5.3 Ablation Study on Feature Knowledge

To further verify the superior performance derived from the informative feature knowledge, which is contained in channel features and transferred via our designed stage-wise channel distillation, we compare channel knowledge to the knowledge directly modeled by feature maps (Zhang et al., 2020). The knowledge distillation loss directly using feature maps is formulated as

$$\begin{aligned} {\mathcal {L}}_{FD}=\sum _{i=1}^{K}\left\| F^s_i-F^t_i\right\| _{2}^{2}, \end{aligned}$$
(12)

where \(F^t_i\) and \(F^s_i\) represent the teacher and student’s feature maps of the i-th shallow block, respectively.
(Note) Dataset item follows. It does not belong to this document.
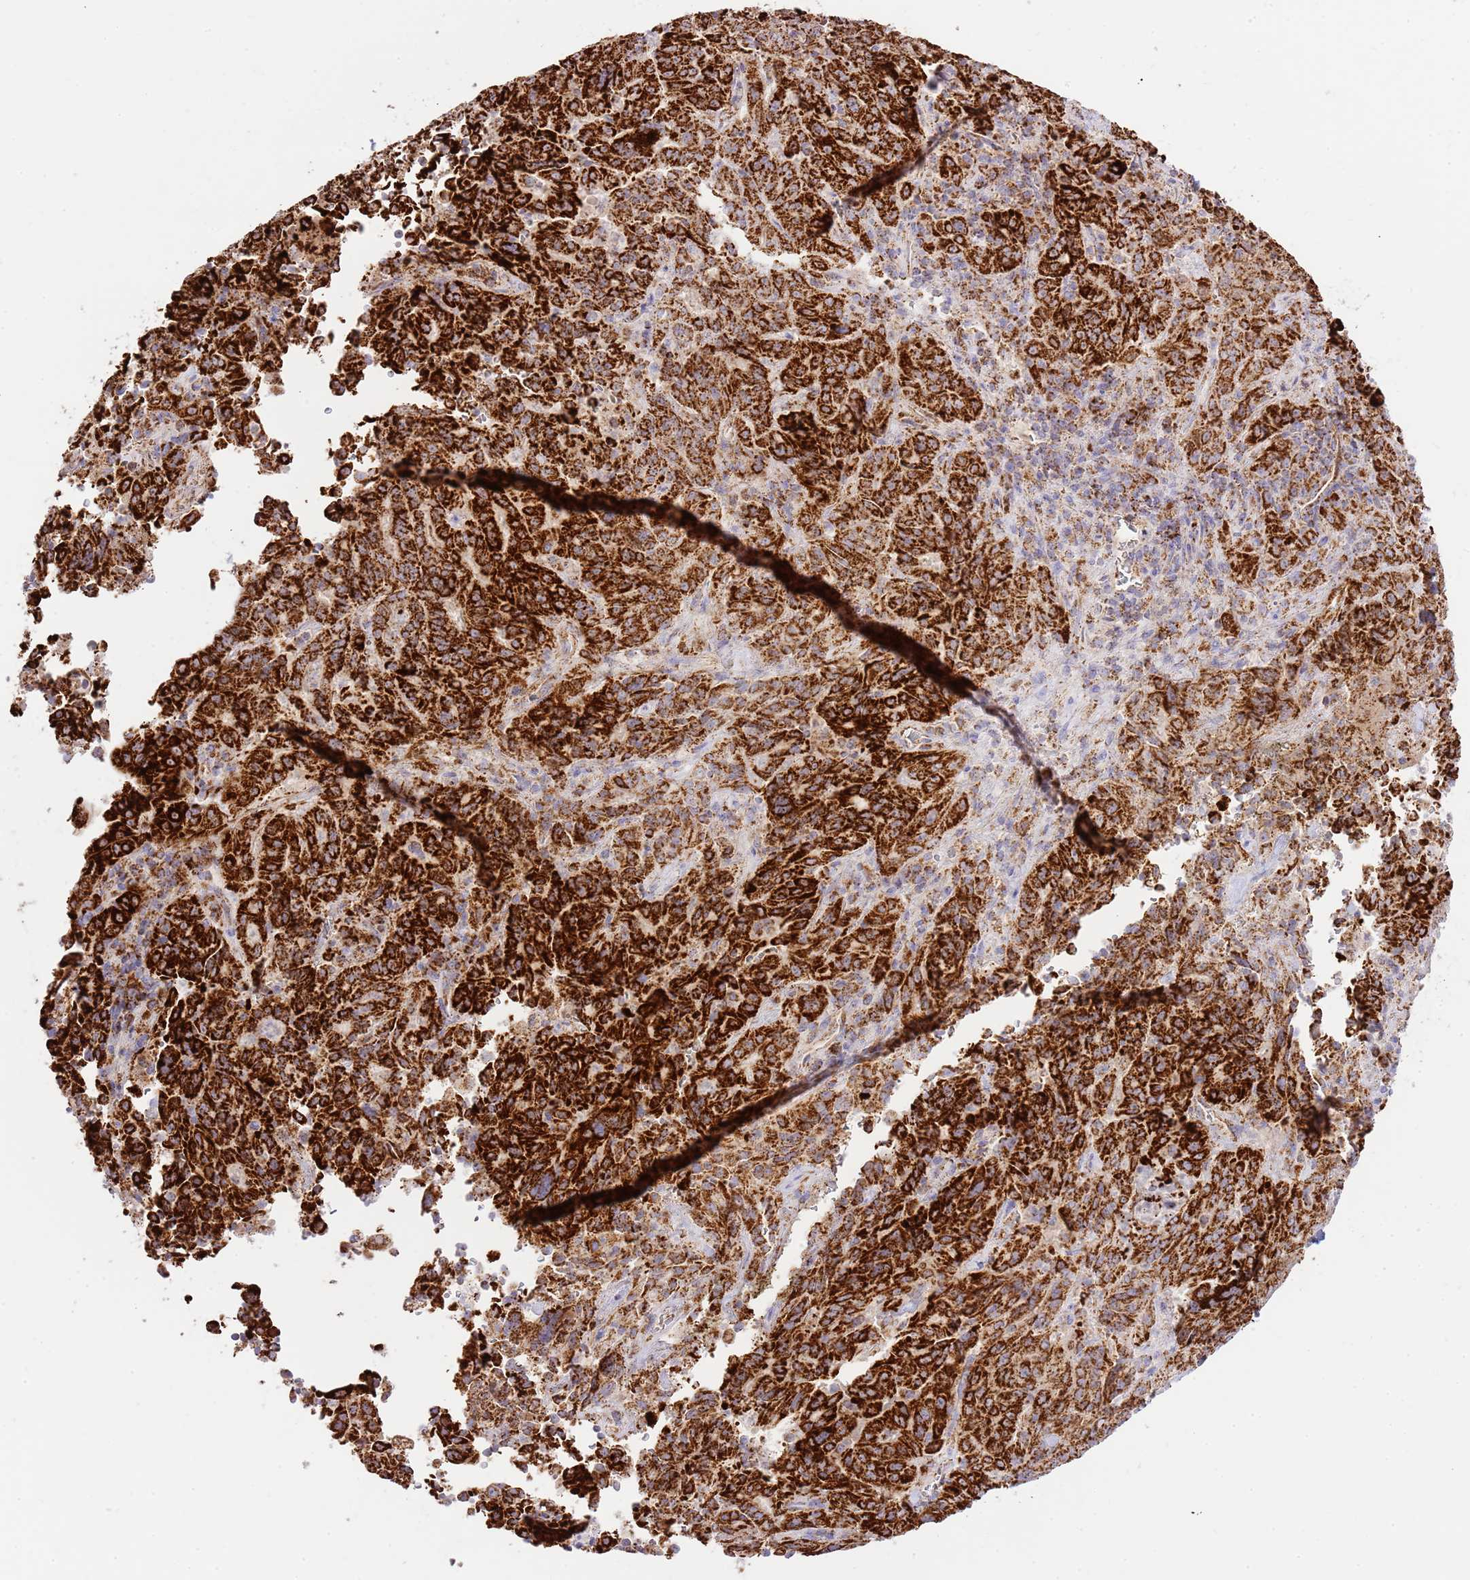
{"staining": {"intensity": "strong", "quantity": ">75%", "location": "cytoplasmic/membranous"}, "tissue": "pancreatic cancer", "cell_type": "Tumor cells", "image_type": "cancer", "snomed": [{"axis": "morphology", "description": "Adenocarcinoma, NOS"}, {"axis": "topography", "description": "Pancreas"}], "caption": "Immunohistochemical staining of human pancreatic cancer (adenocarcinoma) exhibits high levels of strong cytoplasmic/membranous protein expression in about >75% of tumor cells.", "gene": "ZBTB39", "patient": {"sex": "male", "age": 63}}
Specifically, using stage-wise feature distillation loss \({\mathcal {L}}_{FD}\) instead of the proposed stage-wise channel distillation loss \({\mathcal {L}}_{SCD}\), our full model for knowledge distillation in Eq. (10) is reformulated as

$$\begin{aligned} \bar{{\mathcal {L}}}_{KD}=\alpha {\mathcal {L}}_{SRD}+\beta {\mathcal {L}}_{CRD}+\gamma {\mathcal {L}}_{FD}+ {\mathcal {L}}_{CE}~. \end{aligned}$$
(13)

The comparative results of the stage-wise distillation using channel maps and feature maps in our proposed model on CIFAR-100 and Market-1501 are shown in Table 8. The teacher-student architectures are ResNet34-34 and ResNet34-18. We see that our proposed method using channel maps clearly outperforms that using feature maps. This is possibly because that the feature knowledge modelled by channel-wise attention tends to focus on those important channel features (Zhou et al., 2006). Therefore, the channel knowledge is more informative in our proposed model and the corresponding stage-wise channel distillation is effective.

5.4 Ablation Study on Self-Distillation

To further verify the effectiveness of the designed CRD, we also show the results by replacing the CRD self-distillation in our MTKD-SSR with vanilla self-distillation, where the knowledge is distilled from the deepest layer to the other preceding layers (Zhang et al., 2019). The comparison between SCD+SRD+CRD (i.e., MTKD-SSR) and SCD+SRD+Self-distillation (Zhang et al., 2019) using the ResNet34-18 teacher-student architecture is shown in Table 9. It is clear that our proposed MTKD-SSR using the CRD self-distillation performs better than that using self-distillation (Zhang et al., 2019). Therefore, this demonstrates that the dark knowledge from the shallow layers can be effectively distilled to the deep layers to improve the self-distillation performance, and our cross-stage review distillation (CRD) with different self-reflections at different stages is very effective for knowledge distillation. Through the above analysis, it can be concluded that the proposed distillation mechanisms and knowledge transfer are prominent and the proposed MTKD-SSR framework is promising for knowledge distillation.

6 Conclusion

Knowledge distillation has been developed for model compression by transferring knowledge in different forms from a large teacher to a small student. Motivated by how a student carries out learning in the real world, our MTKD-SSR framework has moved one step further by integrating the advantages of multi-stage learning and student self-reflection. The former decomposes the learning into multiple stages with different level of difficulties, and the latter further allows a student to reflect on and improve its own learning. Both two learning principles have been naturally unified into the proposed MTKD-SSR framework with three distillation modules, namely stage-wise response distillation, stage-wise channel distillation and cross-stage review distillation. We have conducted extensive experiments on different visual recognition tasks, including image classification, person re-identification, image retrieval, and semantic segmentation, where those experiments together with intensive ablation studies demonstrate that the proposed three modules functioning together can improve the knowledge distillation efficiency and lead to a significantly improved performance. In future, we will explore more efficient and effective design of the student self-reflection for knowledge distillation, and we also would like to generalize it to transformer-based vision/language models.